A push-to-talk setup so you can press one key in ANY app — your terminal, your browser,
your notes, a text box on some random website — talk, and watch your words land at the
cursor. It runs on Deepgram's Nova-3 model, so it's fast, accurate, and you can teach it
the names and tools you say all day. Works on macOS, Windows, and Linux.

This is the one I'd set up first. When you work with AI all day, the bottleneck stops
being thinking and starts being typing. This removes it.

## Prerequisite
A Deepgram API key. Sign up at deepgram.com and create a key in the dashboard — search
for their free credit when you sign up; it lasts a long while at this kind of use. Keep
the key in an environment variable or your OS secret store, never hardcoded in a script.

## How to use it (any OS)
Two ways — both end with Claude building it for you:

- **Quick:** hit Copy, open Claude Code, paste this in, and say the line below.
- **Most reliable** (this one's a build, not a one-line paste, so let Claude read the
  whole thing): hit Download, then tell Claude: *"read ~/Downloads/voice-dictation-setup.md
  and build it for my OS."*

Either way, say:

> "I'm on [Mac / Windows / Linux]. Build this for me — the audio capture, the Deepgram
> streaming, a hotkey to start/stop, the step that types into whatever app I'm focused on,
> and a silence cutoff.
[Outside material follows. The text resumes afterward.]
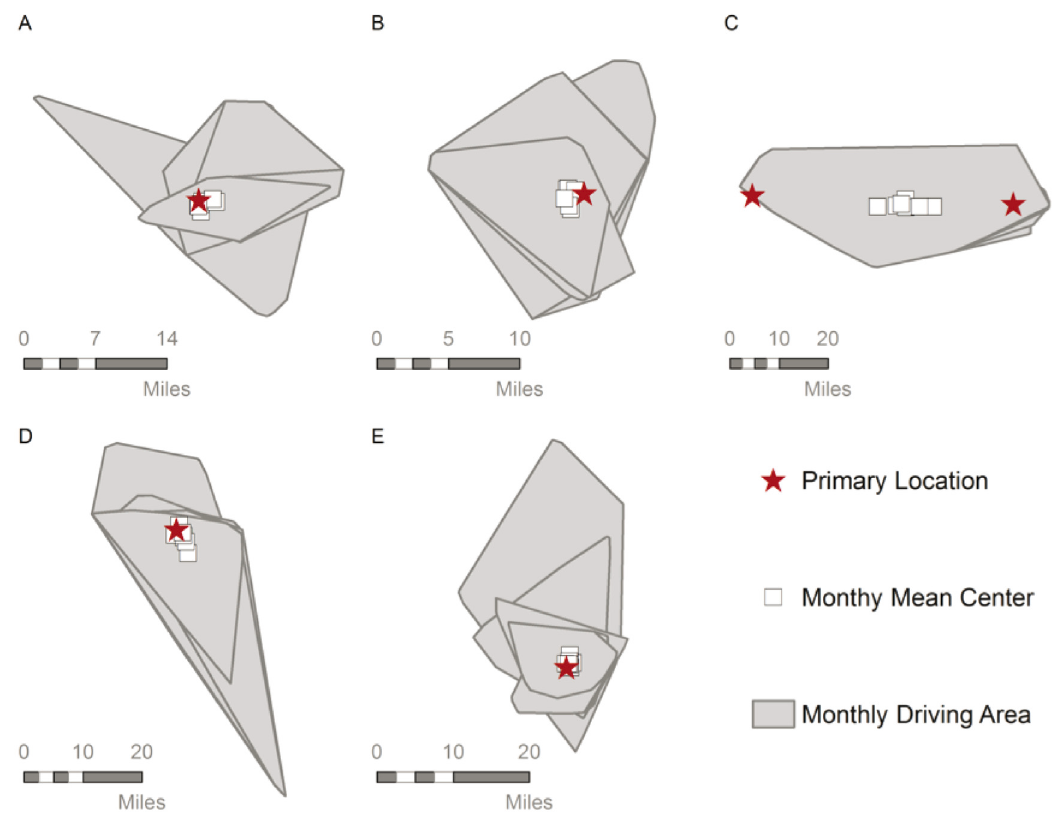
Figure 5. Spatial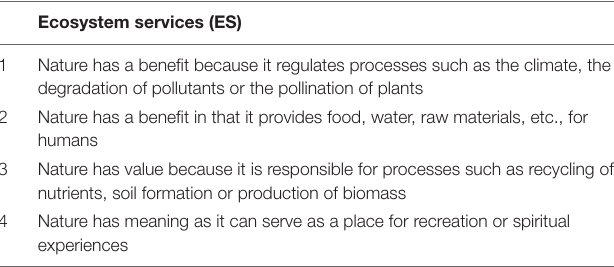
TABLE 3 | Questions for testing discriminant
Ask me for my Deepgram key and store it safely, and seed the
> vocabulary file with a couple of placeholders for me to fill in."
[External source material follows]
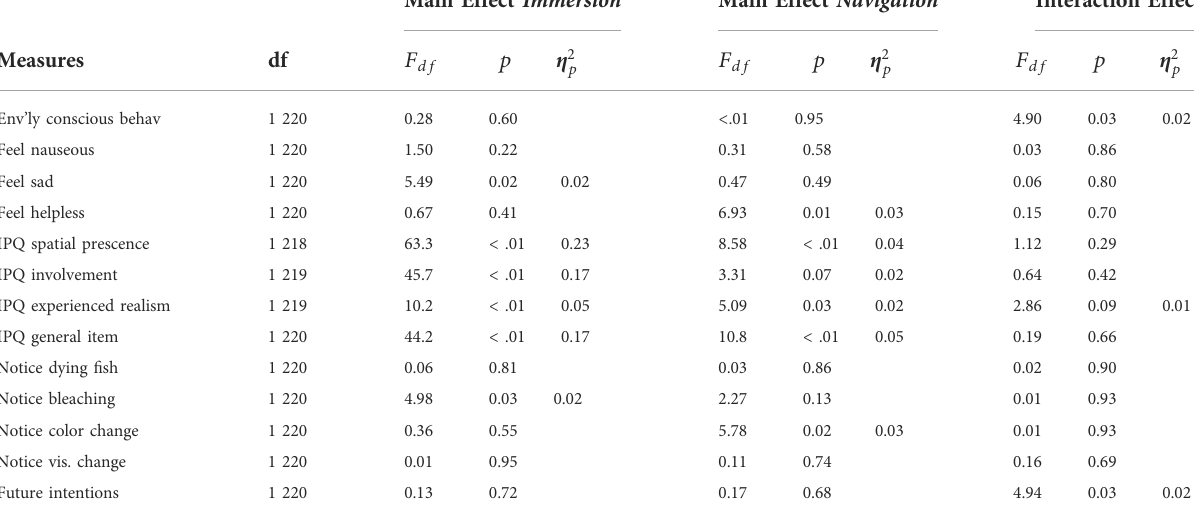
TABLE 3 Two-factorial analyses of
Claude detects your OS and builds the matching version — the mic capture, the streaming
connection, the hotkey, and the trick to type into whatever window has your cursor.

## What it builds
- **Audio capture** — streams your microphone to Deepgram in real time.
- **Deepgram Nova-3 streaming** — accurate transcription with punctuation and smart formatting.
- **A vocabulary list** — a plain text file where you list the proper nouns you say
  constantly: your company, your tools, the people you work with. Deepgram boosts them so
  it stops inventing words for names it doesn't know. This single thing is what takes it
  from "mostly right" to "I don't re-read it." Proper nouns only — don't pad it with common words.
- **Type-into-any-app** — each finished phrase pastes at your cursor, and your existing
  clipboard is restored right after. (Linux uses xclip + xdotool; Mac uses pbcopy + an
  AppleScript keystroke; Windows sends Ctrl+V.)
- **A hotkey toggle** — press to start, press again to stop. (Linux: a key listener or your
  window-manager binding. Mac: Hammerspoon, Karabiner, or a Shortcut. Windows: AutoHotkey.)
- **A silence cutoff** — if you go quiet for about 30 seconds it stops itself, so a session
  you forgot about doesn't keep streaming and burning credits. (Deepgram bills per minute of audio.)
- **A status dot** (optional but worth it) — green when it's listening, red when it's not,
  so you always know if the mic is hot.

## The two things that bite people
- **Mic clipping.** If your mic gain is boosted too hot, the audio clips and the transcripts
  turn to word-salad. It looks like the model got dumber — it didn't, the audio did. Have
  Claude set a sane capture level, and re-check it first if quality ever drops.
- **Key safety.** Keep the Deepgram key in an env var or secret store. Never write it into a script.

## If Claude needs the exact specs
Deepgram's streaming (websocket) API, model `nova-3`, 16 kHz mono audio, interim results on,
punctuation and smart formatting on, and pass your vocabulary file in as `keyterms` — that's
the part that fixes the spelling of your names and tools. Type from the final transcripts, and
set the silence cutoff around 30 seconds.

## Make it stick
Have Claude set it to start on login, so the hotkey and the indicator are always ready.

You're done when you can press your key in any app, talk, and accurate text appears at your
cursor — including your own product and people names — stopping on a second press or after
a short silence.

That's Kit 2. I'd set this up before anything else — it pays for itself in the first hour.